| Exercise goal |
Give again, exactly as written, the lines of the records below from the line with "right hip: (820, 657)" to the line with "right ear: (4, 35)". Both end lines count; pictures do not.

| Images with bounding boxes |
Content starts

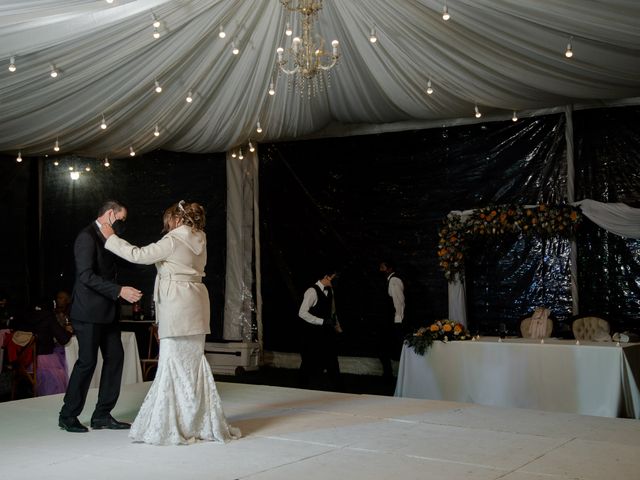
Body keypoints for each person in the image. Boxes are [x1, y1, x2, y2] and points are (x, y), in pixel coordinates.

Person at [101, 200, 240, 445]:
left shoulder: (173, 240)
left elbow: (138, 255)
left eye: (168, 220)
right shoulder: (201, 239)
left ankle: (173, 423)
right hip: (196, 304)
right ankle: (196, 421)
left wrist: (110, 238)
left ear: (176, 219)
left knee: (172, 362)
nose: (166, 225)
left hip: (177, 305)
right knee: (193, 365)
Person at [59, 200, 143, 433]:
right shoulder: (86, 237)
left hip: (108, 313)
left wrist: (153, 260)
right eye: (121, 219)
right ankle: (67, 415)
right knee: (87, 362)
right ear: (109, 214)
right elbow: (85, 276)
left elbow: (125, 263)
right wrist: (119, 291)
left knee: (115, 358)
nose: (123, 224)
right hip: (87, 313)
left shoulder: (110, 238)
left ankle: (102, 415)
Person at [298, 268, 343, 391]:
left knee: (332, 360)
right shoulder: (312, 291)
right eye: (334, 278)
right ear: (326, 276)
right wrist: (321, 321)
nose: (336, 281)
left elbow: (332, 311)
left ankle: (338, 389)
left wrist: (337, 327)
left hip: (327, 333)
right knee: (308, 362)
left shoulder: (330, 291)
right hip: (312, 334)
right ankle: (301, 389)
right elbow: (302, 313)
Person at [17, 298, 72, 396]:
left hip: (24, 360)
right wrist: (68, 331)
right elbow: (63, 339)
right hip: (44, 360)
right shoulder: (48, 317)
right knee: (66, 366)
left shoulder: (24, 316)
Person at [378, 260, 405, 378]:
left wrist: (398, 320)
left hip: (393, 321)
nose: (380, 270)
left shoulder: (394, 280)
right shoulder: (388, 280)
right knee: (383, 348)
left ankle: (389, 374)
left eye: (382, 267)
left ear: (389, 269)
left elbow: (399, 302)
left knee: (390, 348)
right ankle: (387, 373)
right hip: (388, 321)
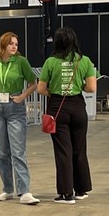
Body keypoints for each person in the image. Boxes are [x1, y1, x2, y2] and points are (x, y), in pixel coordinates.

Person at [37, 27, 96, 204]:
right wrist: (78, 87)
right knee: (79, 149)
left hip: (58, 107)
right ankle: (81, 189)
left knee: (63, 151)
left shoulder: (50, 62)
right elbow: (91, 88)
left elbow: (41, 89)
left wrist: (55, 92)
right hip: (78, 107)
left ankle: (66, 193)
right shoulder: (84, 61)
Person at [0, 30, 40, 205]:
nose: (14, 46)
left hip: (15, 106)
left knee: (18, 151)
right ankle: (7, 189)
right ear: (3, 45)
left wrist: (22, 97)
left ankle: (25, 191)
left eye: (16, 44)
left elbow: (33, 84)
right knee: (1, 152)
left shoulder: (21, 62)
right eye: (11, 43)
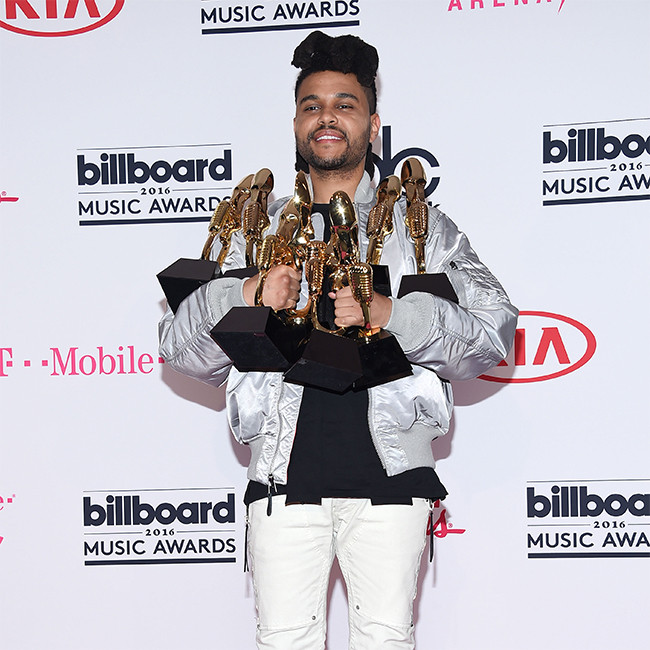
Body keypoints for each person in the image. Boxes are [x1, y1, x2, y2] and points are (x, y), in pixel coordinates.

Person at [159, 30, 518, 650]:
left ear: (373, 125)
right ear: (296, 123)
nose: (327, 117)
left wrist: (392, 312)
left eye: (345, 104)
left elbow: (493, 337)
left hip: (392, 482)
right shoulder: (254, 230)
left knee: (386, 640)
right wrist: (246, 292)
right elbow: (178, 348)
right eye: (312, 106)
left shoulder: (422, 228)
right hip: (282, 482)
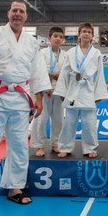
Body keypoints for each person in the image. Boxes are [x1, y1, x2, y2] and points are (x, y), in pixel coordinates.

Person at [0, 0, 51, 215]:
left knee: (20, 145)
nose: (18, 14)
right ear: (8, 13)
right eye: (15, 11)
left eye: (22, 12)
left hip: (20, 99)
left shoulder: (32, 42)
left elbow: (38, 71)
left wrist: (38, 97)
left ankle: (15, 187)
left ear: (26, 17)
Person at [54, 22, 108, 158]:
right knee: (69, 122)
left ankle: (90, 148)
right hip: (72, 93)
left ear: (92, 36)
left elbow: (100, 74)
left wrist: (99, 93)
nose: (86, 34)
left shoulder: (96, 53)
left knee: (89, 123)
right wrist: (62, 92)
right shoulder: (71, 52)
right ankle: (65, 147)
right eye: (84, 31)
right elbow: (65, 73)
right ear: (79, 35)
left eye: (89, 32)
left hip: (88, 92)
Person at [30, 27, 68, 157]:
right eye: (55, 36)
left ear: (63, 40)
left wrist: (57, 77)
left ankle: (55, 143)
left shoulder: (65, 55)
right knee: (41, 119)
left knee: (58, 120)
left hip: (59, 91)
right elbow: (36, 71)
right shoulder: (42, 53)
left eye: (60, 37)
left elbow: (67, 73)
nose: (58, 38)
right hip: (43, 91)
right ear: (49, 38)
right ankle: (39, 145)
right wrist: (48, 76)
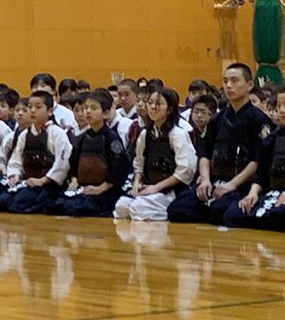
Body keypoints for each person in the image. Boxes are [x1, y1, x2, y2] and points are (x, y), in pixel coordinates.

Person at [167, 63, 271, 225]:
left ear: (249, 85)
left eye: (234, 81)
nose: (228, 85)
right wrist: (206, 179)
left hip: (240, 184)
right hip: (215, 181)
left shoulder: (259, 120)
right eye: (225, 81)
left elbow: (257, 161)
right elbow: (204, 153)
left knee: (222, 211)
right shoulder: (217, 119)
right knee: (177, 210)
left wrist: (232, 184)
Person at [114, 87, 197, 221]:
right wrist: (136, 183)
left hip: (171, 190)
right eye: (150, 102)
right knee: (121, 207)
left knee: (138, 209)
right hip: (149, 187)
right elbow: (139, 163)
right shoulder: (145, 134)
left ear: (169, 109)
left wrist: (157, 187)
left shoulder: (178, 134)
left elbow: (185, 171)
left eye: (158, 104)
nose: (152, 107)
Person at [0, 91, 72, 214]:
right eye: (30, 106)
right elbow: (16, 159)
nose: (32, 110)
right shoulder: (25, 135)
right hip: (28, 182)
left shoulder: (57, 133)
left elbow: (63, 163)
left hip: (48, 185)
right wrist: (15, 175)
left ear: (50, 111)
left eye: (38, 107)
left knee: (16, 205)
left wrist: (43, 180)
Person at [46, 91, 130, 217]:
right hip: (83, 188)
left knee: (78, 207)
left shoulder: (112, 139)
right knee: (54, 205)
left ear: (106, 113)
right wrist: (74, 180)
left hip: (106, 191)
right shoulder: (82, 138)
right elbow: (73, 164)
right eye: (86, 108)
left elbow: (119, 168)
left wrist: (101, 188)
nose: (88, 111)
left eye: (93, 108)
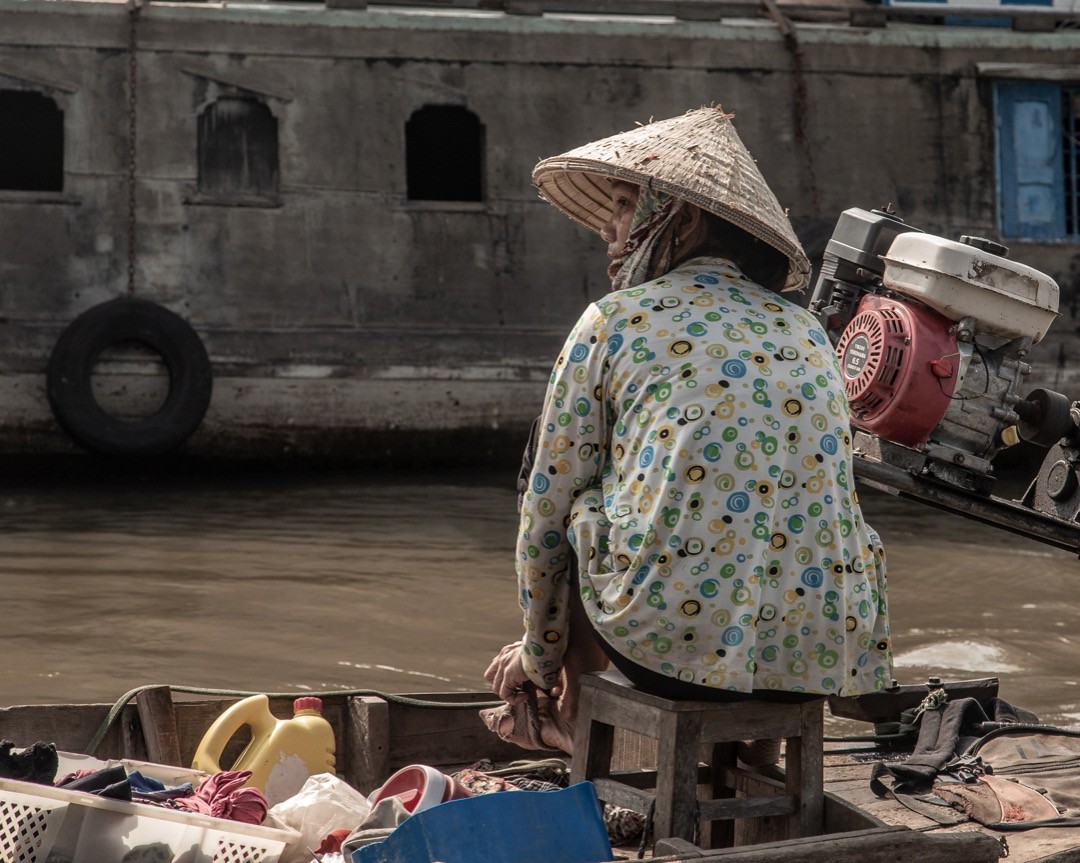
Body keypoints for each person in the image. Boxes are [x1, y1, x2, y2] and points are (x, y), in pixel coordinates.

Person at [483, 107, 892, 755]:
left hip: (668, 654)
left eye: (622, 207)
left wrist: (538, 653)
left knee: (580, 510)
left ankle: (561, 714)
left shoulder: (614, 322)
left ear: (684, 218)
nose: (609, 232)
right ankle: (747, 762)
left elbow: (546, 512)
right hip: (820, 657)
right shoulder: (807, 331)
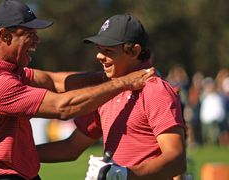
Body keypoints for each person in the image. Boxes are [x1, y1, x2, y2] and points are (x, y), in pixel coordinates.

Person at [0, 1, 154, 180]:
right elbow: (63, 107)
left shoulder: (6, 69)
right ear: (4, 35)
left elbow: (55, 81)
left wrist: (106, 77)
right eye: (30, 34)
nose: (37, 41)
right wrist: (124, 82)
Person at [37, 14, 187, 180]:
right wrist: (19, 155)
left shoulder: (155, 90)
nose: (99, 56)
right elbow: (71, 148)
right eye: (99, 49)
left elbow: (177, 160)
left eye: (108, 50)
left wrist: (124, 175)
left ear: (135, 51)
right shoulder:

Content ends

| Worked solution |
right hip: (820, 657)
right shoulder: (807, 331)
Body keypoints for each person in the image. Boxes are [x1, y1, x2, y2] and points are (x, y), in pixel coordinates.

Person at [0, 1, 154, 180]:
right elbow: (63, 107)
left shoulder: (6, 69)
right ear: (4, 35)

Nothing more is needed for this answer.